**Deine Aufgabe:** Schreib den Forumsbeitrag über DSL mit dem Linksys WRT54GS-DE im Anschluss an die letzte gezeigte Zeile weiter.
:: Textauszug ::
# DSL mit Linksys WRT54GS-DE



## MiRaMC (9. September 2005)

Hallo Leute, ich hoffe ihr könnt mit helfen:

Ich habe DSL 1000 von T-Online und habe mir dazu den WLAN-Router WRT54GS-DE von Linksys gekauft. Jetzt will ich meinen Computer über Kabel (WLAN kommt später) mit diesem Router ins Internet, das funktioniert aber nicht. Dazu hab ich das T-Online-Modem an den Splitter angeschlossen, und das Modem mit einem Ethernet-Kabel an den WLAN-Router-Internet-Anschluss angeschlossen. Dann ein weiteres Ethernet-Kabel an die Netzwerkkarte des Computers angeschlosse und das andere Ende an den ersten LAN-Port des WLAN-Routers. Ich denk das müsste so stimmen, zumindest leuchten alle LEDs richtig. 

Dann kommt die Einrichtung des Routers: über die Eingabe http://192.168.1.1 im Browser kam ich zur Konfigurationsseite (erst noch das Kennwort eingeben). Da liegt meiner Meinung nach der Fehler. 
1. Was muss ich als Internet-Konfigurationstyp wählen? DHCP? PPoE?
2. Wo grieg ich dann die Eingaben her. (Benutzername, Passwort usw.)
:::
:: Quellenmaterial ::
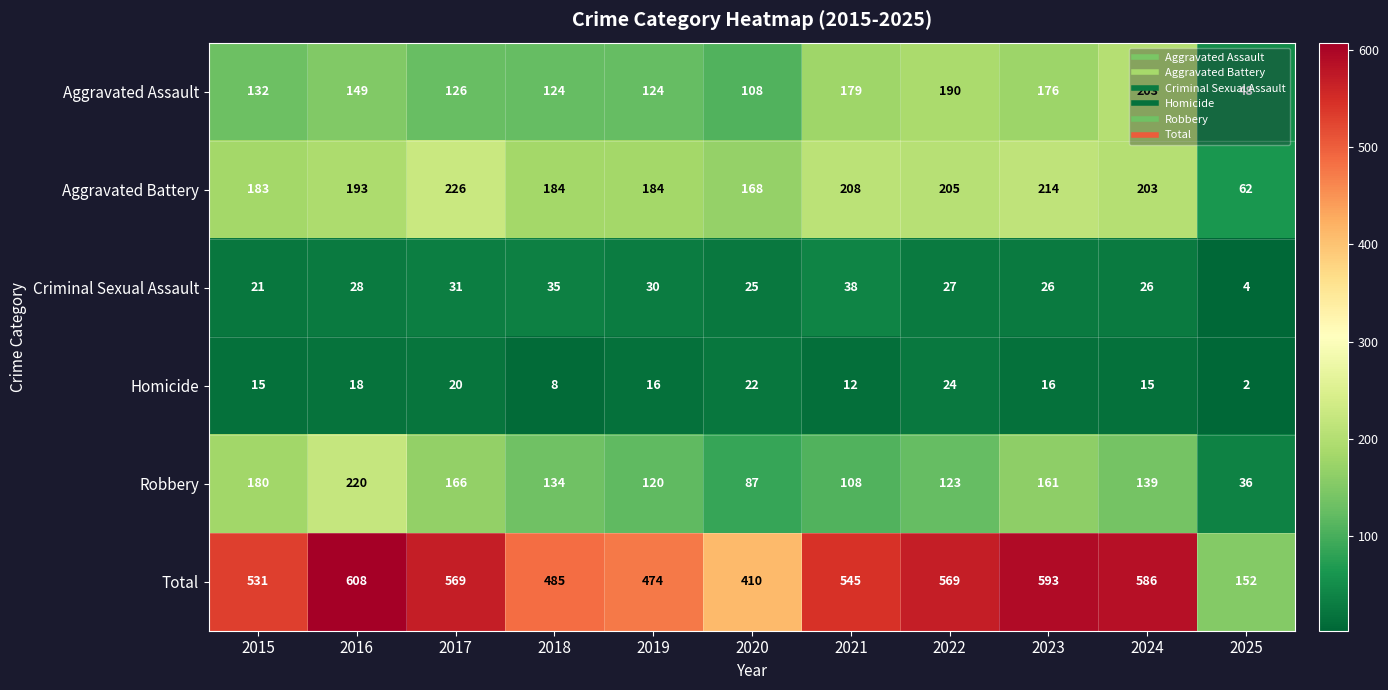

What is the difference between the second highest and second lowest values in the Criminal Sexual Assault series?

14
:::
**Schriftliche Antwort:**
----------



## jaquline (14. September 2005)

Hi!
also funktioniert folgender maßen:

du wählst im normalfall PPoE aus und trägst deine Daten folgender maßen in den
Router ein: 

http://www.netgear.de/download/anleitungen/install_anl_router_t-online.pdf

is zwar von netgear, dürfte aber überall gleich sein. falls dein ROuter irgendwelche
Felder haben sollte, die durch die Anleitung nicht ausgefüllt werden sollten (und es immer
noch nich funktionieren sollte) , Poste sie bitte mal.


Mfg Jaquline


----------



## monger (14. September 2005)

PPPoE ist richtig.
 Benutzername und Passwort bekommst du von der Telekom. Die Angaben müßtest du normalerweise schon haben.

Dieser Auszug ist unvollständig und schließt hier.